Before-and-after page screenshots:

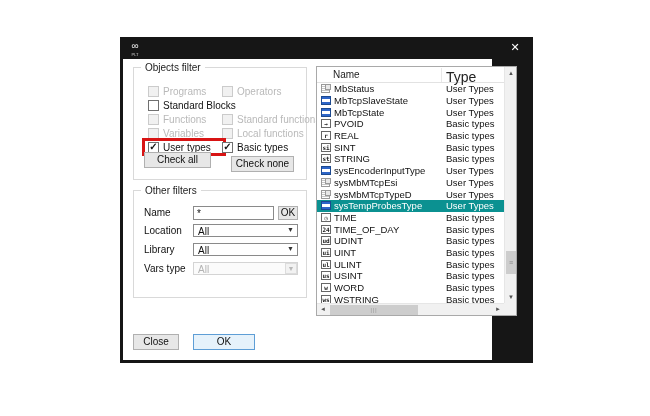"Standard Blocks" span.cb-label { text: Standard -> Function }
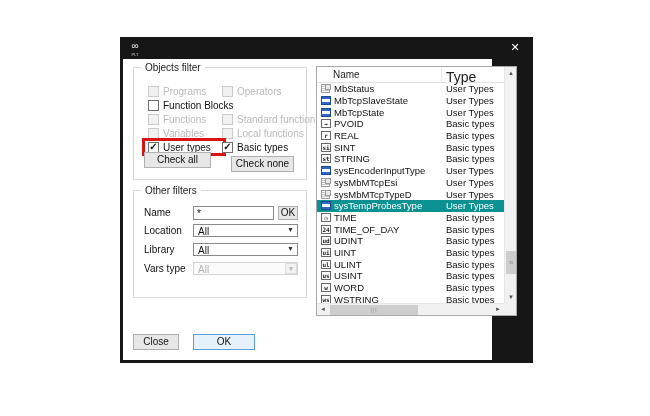"Functions" div.cb-item { font-family: none -> Liberation Mono, monospace }
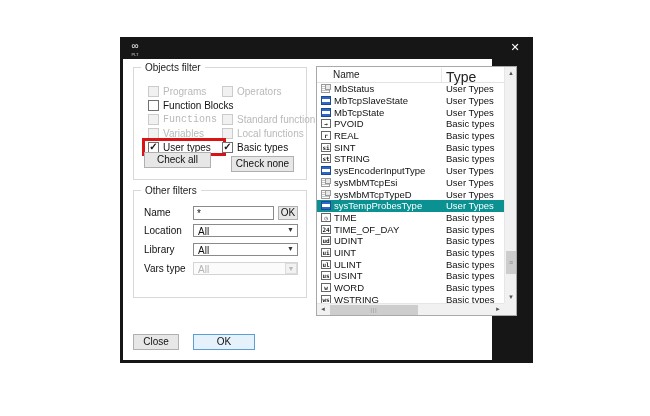"sysTempProbesType" .lrow.selected .rname, .lrow.selected .rtype { font-family: none -> Liberation Mono, monospace }
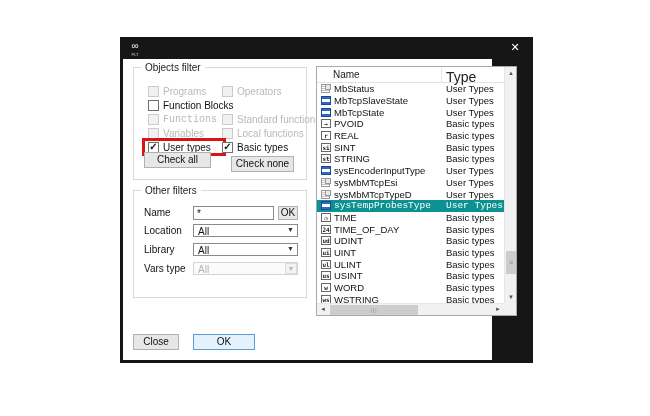"Vars group" div.ff-row { html: none -> <div> <span>Vars group</span> <div> <span></span> <span>▼</span> </div> </div> }
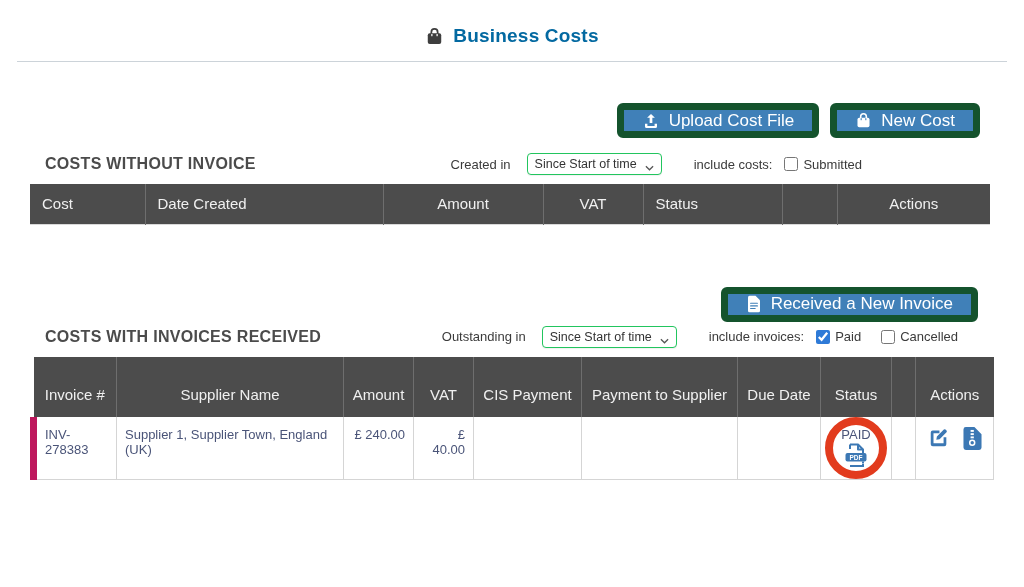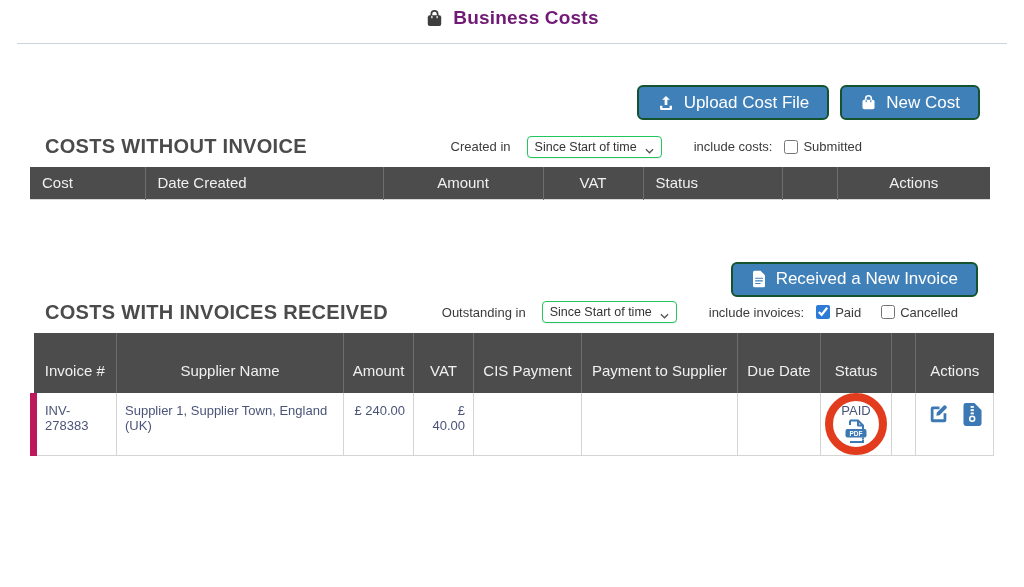"Business Costs" .page-header { color: #701a75 -> #0369a1; padding-top: 7px -> 25px }
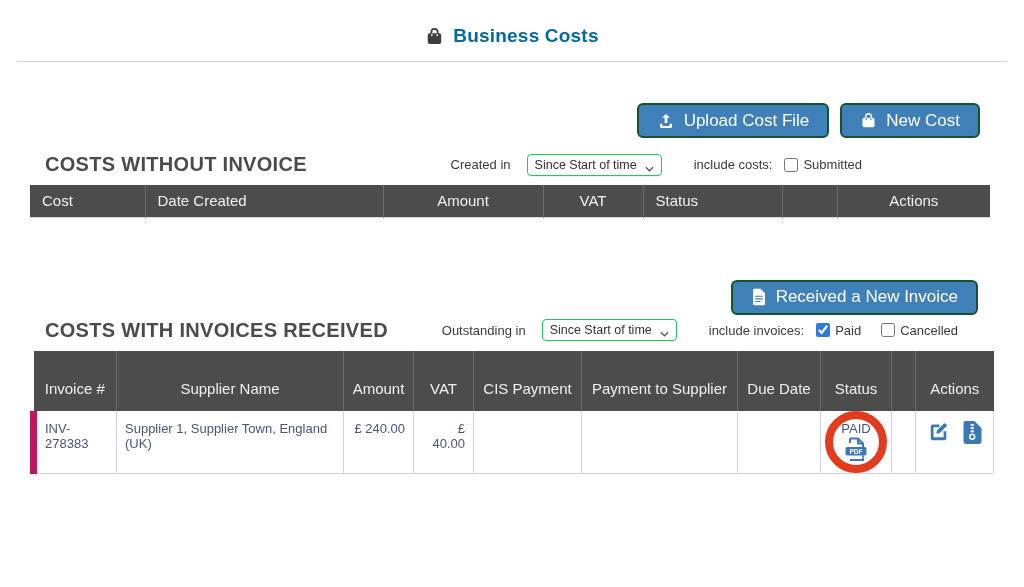"Upload Cost File" .btn { border: 2px solid #14532d -> 7px solid #14532d }
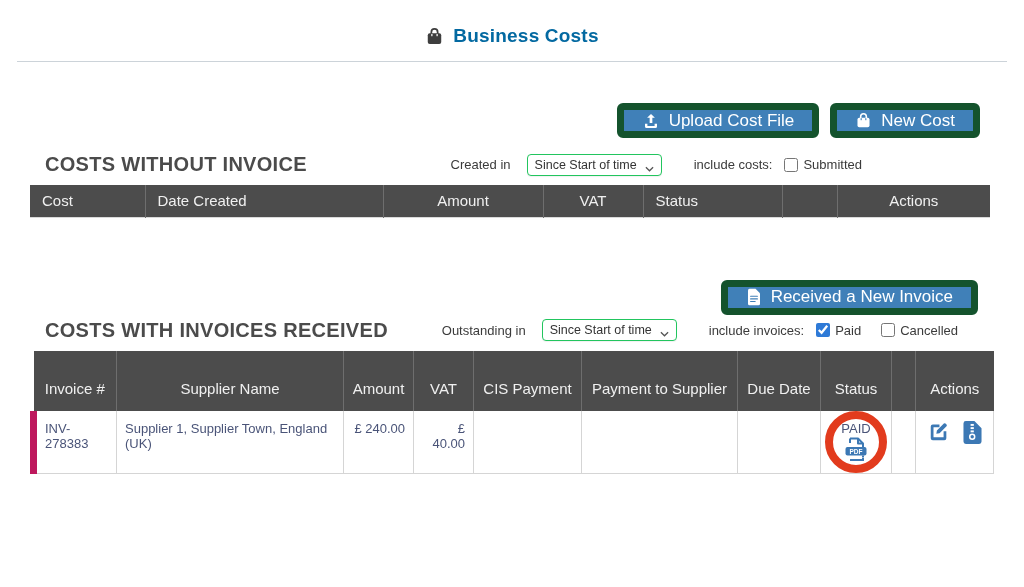"COSTS WITHOUT INVOICE" .section-row .section-title { font-size: 20px -> 16px }
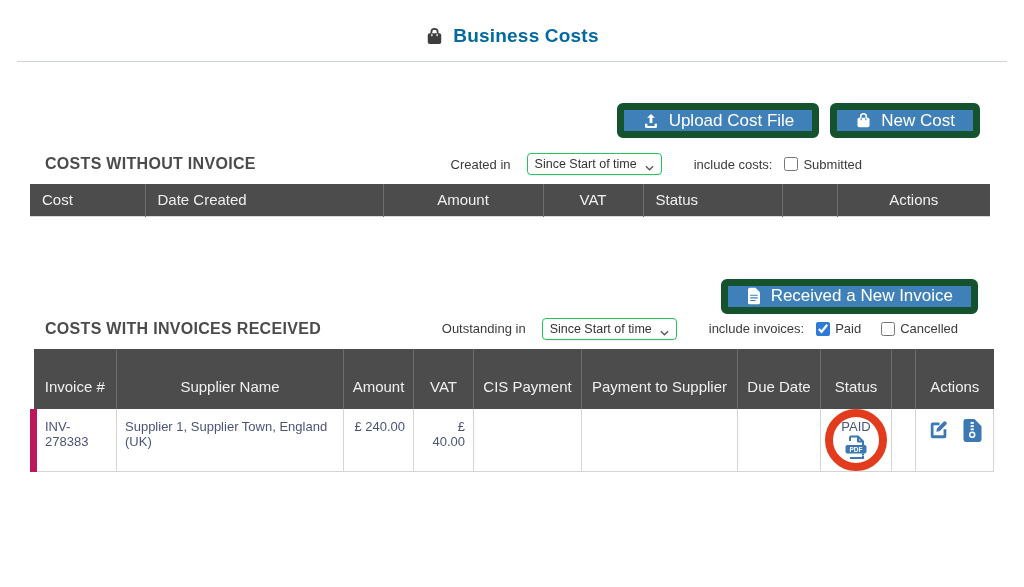"Cost" .table1 thead th { height: 32px -> 40px }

REQUIREMENT
The reply has to reproduce every line above verbatim and contain no pictures.

EXERCISE ANSWER
"Standard Blocks" span.cb-label { text: Standard -> Function }
"Functions" div.cb-item { font-family: none -> Liberation Mono, monospace }
"sysTempProbesType" .lrow.selected .rname, .lrow.selected .rtype { font-family: none -> Liberation Mono, monospace }
"Vars group" div.ff-row { html: none -> <div> <span>Vars group</span> <div> <span></span> <span>▼</span> </div> </div> }
"Business Costs" .page-header { color: #701a75 -> #0369a1; padding-top: 7px -> 25px }
"Upload Cost File" .btn { border: 2px solid #14532d -> 7px solid #14532d }
"COSTS WITHOUT INVOICE" .section-row .section-title { font-size: 20px -> 16px }
"Cost" .table1 thead th { height: 32px -> 40px }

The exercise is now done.